# Document segment:
+===+
MrHolmes · 11/09/2017 09:57

I know all children are different but he does sound a bit of a handful. I would start putting things in place to tackle this behaviour. Time out, removing toys e.t.c If you've ever seen Supernanny there are some awful kids on there (not saying yours is) who push the boundaries. I've also seen parents with older kids that don't discipline, they let their kids run wild and their response is oooh he's so independent or he's so strong willed. Nooo. Sort your child out, set them some boundaries and teach them what is wrong and right. In that football situation I would have removed my child. Whether he was tired or too young for it.

It all could sort itself out or you'll be making an iron rod for your back.

MrHolmes · 11/09/2017 10:01

mygorgeoussmilo Autistic behaviour can just look like naughty behaviour too. This was one of my thoughts. How does he communicate?? Does he point at/for things. Ask for things e.t.c

Everything is probably fine but if there are some behavioural problems it's best to deal with it now and not ignore.

Quornie · 11/09/2017 17:31

mrholmes he's a good communicator, main girl most familiar objects and saying short sentences. He tends to state what he wants and it is usually very obvious to me.
+===+
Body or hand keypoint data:
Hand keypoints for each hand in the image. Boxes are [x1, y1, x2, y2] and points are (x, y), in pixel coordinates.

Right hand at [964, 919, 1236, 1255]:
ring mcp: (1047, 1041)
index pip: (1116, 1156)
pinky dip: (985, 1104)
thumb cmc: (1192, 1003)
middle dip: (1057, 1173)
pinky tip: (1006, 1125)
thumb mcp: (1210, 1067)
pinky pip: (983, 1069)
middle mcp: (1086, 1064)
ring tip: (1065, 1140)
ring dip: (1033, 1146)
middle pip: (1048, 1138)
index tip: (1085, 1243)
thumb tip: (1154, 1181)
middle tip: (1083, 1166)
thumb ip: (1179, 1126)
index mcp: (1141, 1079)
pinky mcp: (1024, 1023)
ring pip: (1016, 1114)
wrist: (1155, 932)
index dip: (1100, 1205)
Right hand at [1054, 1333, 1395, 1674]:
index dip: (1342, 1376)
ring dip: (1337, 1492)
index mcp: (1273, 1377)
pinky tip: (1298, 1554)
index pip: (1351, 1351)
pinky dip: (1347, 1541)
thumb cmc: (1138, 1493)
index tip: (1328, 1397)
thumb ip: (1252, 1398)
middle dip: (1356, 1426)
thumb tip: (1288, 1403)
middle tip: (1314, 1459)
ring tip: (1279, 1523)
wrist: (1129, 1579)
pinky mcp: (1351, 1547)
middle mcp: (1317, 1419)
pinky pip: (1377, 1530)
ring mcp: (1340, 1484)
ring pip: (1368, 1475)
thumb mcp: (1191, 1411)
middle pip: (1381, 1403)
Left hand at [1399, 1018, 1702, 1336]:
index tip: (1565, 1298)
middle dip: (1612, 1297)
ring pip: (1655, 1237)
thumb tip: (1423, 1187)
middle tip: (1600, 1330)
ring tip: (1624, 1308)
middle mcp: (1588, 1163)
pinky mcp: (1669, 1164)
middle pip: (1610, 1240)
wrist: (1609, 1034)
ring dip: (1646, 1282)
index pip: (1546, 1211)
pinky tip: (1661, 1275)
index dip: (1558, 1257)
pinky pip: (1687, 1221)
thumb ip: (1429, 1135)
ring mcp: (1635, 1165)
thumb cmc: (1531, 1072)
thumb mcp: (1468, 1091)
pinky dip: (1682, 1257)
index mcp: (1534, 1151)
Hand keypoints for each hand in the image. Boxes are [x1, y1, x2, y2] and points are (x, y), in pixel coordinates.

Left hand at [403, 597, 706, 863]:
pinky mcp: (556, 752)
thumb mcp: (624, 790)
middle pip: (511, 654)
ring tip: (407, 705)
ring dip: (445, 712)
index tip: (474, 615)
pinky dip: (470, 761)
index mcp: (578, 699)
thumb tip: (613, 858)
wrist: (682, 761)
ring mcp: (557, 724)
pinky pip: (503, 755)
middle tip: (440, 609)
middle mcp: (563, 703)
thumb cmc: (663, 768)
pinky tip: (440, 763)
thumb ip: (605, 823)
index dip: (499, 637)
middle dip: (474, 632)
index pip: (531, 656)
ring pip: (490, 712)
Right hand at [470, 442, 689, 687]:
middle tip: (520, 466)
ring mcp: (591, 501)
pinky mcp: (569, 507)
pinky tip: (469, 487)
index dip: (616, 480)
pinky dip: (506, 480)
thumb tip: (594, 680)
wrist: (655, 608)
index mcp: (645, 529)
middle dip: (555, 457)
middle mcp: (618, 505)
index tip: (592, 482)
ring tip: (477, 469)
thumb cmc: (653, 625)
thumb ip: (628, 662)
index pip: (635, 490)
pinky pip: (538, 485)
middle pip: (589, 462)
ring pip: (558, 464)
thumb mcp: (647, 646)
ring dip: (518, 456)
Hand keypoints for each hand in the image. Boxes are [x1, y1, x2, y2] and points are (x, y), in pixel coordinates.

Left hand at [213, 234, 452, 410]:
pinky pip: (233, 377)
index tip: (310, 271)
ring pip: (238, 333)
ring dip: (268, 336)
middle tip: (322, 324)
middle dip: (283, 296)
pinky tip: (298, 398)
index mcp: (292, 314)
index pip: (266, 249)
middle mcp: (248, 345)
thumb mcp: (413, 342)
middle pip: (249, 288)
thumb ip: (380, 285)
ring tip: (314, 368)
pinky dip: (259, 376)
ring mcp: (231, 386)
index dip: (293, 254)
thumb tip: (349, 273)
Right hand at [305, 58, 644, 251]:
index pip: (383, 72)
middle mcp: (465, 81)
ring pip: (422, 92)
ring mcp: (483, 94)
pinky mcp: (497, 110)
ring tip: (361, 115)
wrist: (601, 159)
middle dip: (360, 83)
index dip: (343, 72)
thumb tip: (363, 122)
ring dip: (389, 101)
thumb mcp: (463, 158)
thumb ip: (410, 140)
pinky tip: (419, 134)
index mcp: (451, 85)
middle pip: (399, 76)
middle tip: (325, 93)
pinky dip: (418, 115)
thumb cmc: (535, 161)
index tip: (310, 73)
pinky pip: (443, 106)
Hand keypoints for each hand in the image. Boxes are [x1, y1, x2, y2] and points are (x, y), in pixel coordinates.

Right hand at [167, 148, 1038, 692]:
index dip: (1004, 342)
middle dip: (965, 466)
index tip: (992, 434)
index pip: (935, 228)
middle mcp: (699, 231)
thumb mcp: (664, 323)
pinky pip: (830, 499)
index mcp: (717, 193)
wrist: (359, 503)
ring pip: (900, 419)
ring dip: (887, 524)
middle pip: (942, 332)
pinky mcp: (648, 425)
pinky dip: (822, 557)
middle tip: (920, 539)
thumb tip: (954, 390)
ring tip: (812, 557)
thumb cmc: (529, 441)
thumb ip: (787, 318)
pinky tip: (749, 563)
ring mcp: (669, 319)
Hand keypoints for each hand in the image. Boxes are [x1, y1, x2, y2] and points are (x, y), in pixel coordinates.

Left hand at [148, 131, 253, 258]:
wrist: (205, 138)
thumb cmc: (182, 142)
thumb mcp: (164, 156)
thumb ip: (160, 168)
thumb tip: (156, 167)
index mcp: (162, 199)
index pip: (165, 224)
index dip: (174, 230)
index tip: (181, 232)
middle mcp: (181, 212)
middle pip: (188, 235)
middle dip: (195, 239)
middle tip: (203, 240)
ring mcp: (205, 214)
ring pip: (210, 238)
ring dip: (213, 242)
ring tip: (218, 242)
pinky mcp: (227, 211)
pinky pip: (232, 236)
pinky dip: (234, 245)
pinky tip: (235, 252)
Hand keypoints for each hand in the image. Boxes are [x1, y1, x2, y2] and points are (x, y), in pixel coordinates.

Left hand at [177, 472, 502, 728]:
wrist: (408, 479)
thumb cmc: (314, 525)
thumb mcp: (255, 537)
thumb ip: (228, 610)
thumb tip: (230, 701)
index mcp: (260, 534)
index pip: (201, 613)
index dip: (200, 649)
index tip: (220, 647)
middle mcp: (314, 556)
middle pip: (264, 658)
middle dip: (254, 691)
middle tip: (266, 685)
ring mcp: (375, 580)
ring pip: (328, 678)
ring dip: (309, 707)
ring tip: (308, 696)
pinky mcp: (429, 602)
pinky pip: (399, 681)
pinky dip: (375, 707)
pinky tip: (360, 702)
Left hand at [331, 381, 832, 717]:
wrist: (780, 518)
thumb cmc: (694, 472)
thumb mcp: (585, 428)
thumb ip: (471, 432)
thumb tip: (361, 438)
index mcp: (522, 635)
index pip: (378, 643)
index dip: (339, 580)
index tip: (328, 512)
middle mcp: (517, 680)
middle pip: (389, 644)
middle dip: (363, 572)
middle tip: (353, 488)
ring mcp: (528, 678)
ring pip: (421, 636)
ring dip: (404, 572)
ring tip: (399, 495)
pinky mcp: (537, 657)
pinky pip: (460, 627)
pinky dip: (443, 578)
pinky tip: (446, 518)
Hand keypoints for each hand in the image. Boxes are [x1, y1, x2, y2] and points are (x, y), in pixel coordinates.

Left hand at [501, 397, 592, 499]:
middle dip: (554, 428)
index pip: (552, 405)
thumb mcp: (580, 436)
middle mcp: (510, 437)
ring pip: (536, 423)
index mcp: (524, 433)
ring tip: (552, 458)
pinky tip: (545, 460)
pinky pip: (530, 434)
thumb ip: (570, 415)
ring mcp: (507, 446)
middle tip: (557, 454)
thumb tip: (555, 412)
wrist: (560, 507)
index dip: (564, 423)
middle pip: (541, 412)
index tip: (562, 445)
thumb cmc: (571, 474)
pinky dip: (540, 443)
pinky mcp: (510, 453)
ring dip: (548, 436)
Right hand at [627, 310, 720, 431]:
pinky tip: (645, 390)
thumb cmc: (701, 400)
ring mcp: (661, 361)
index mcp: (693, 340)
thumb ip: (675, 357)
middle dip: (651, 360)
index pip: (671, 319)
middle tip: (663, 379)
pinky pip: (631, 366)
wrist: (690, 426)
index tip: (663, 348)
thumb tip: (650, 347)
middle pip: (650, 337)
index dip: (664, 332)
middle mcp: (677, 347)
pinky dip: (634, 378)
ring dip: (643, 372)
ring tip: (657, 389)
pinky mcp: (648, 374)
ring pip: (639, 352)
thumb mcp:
+===+
# Work required:
In the forum thread, what does MrHolmes say they would have done in the football situation?

# Output:
Removed their child.